In order to determine if one has triumphed, we must determine if he has achieved his good—for what is triumph if not the attainment of one’s good? The good, according to many people, is physical survival: to have life is to be in possession of the good. The “birthday boys” reject this view; instead, they claim that the good consists of living well—specifically, living courageously and lovingly. That living courageously is more important than mere survival is affirmed by Scott, as he declares that cowardice is worse than death (97). That living lovingly is more important than survival is affirmed by Birdie, as he elevates “the spiritual” above “the material” and claims that “nothing matters a damn except that we should help one another” (64). If we use these standards—that the good consists of living courageously and lovingly—then it is clear that the birthday boys achieve their good and, thus, triumph over life.
Although some might question their sanity, it is unarguable that the men in The Birthday Boys are courageous. Regardless of how bad the weather is or how much pain they are in, they continue plunging onward, determined to reach their goal. Scott never backs down from a challenge: for him, “there was no such word as impossible” (178). Taff refuses to complain of his own suffering and performs the unprecedented feat of building sledges in the worst of conditions (167). Although they encounter unpredictable hardship, Birdie and Cherry refuse to give up on their mission for eggs; there is “something splendid,” Birdie thinks, “sublime even, in pitting oneself against the odds” (144).
Along with being courageous, the men in The Birthday Boys are loving, both inwardly and outwardly. Inwardly, the men care about each other. Scott, for instance, prays for the safety of Birdie and Cherry (113), and expresses his great love for Taff (185-86). Moreover, he cannot stand to see his men suffer and, for this reason, continually orders Bill to pain-killing drugs to those in great pain (184). Similarly, Bill and Birdie spend “an inordinate amount of energy worrying about the welfare of others” (161).
More than just inward sentiment, the men’s love is expressed in actions, as they repeatedly make sacrifices for one another. Bill is constantly nursing the men, even when he himself is suffering. During his journey to find eggs with Birdie and Cherry, for instance, he spends much time trying to prevent Cherry’s feet from getting frostbite, never giving “a thought to his own” (137). Oates, though he himself is in great pain, tries to comfort the dying Taff (183). And all the men go out of their way to make each other’s birthdays special. Even as Bill, Birdie, and Cherry suffer through a life-threatening blizzard, they manage to each eat “a boiled sweet in honour of Bill’s birthday” (156).

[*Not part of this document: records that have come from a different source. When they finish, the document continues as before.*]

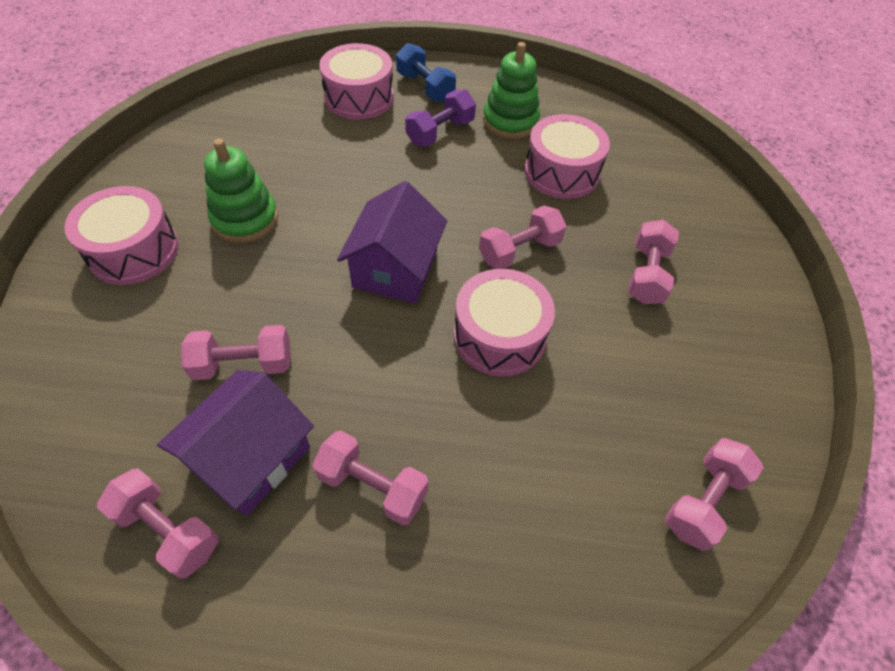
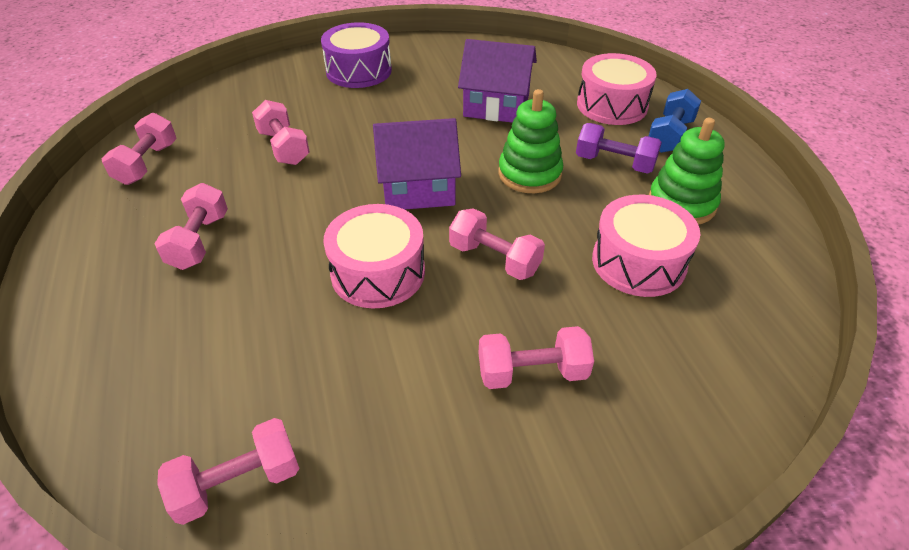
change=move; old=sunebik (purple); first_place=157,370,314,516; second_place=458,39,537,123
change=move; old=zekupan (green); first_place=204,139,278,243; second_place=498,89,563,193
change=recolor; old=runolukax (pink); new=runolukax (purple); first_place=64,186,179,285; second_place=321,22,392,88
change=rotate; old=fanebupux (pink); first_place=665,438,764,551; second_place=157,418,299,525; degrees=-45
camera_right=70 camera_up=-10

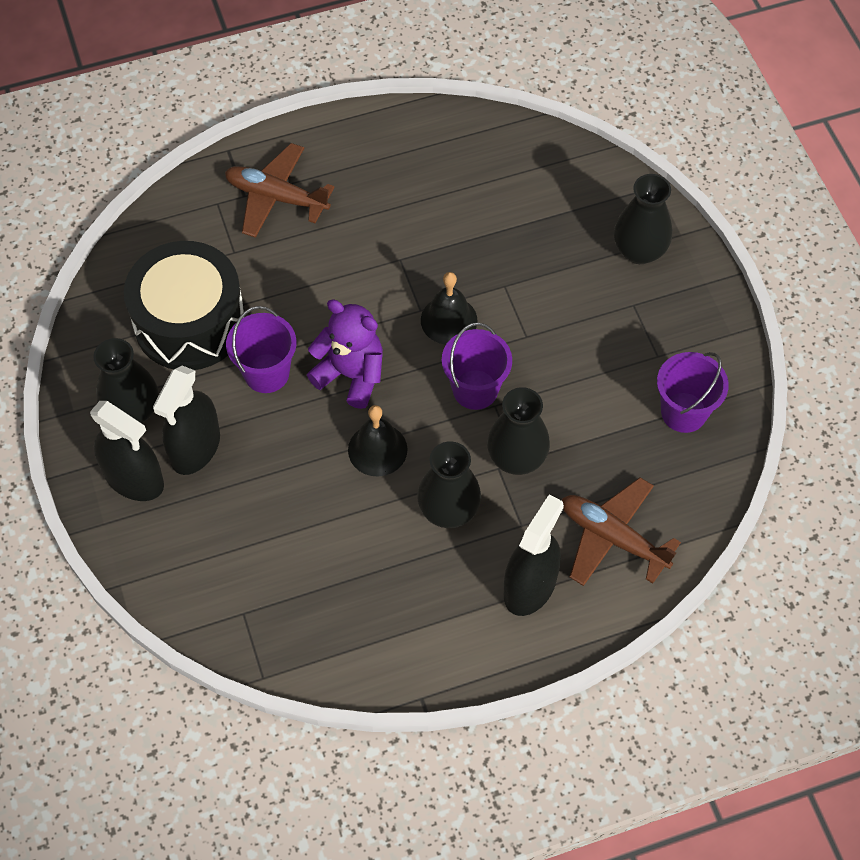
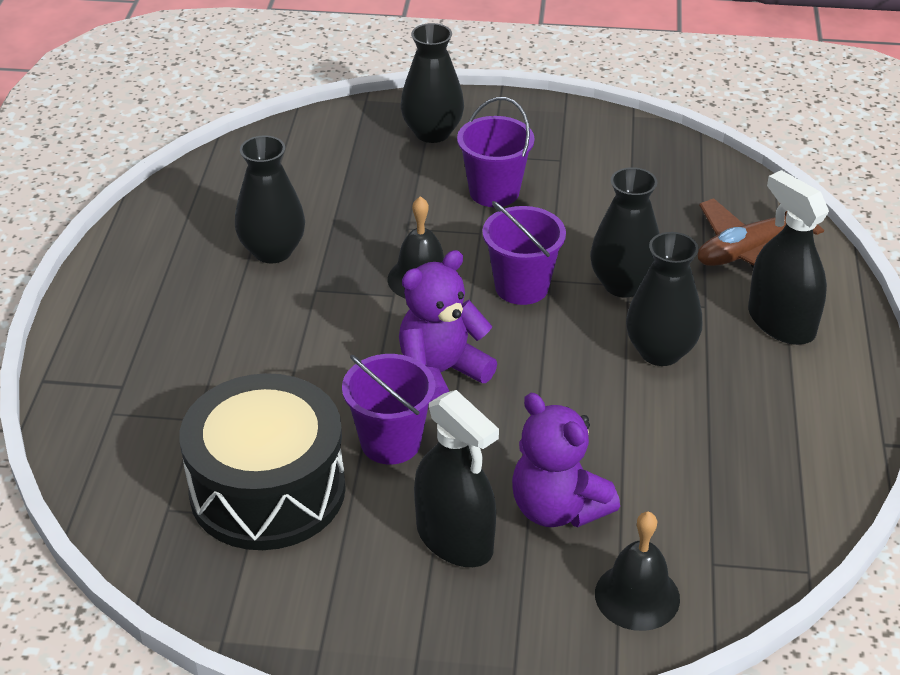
change=delete; old=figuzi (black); first_place=90,401,164,501
change=delete; old=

The birthday boys triumph, not merely by being courageous and loving, but by doing so amid the greatest of adversities. Although adversity can bring out the worst in people, causing them to become cowardly and selfish, it brings out the best in “good men” (70). When conditions worsen, the men in The Birthday Boys become more courageous and more loving. By the book’s end, it is clear that the birthday boys are good men, men who have triumphed.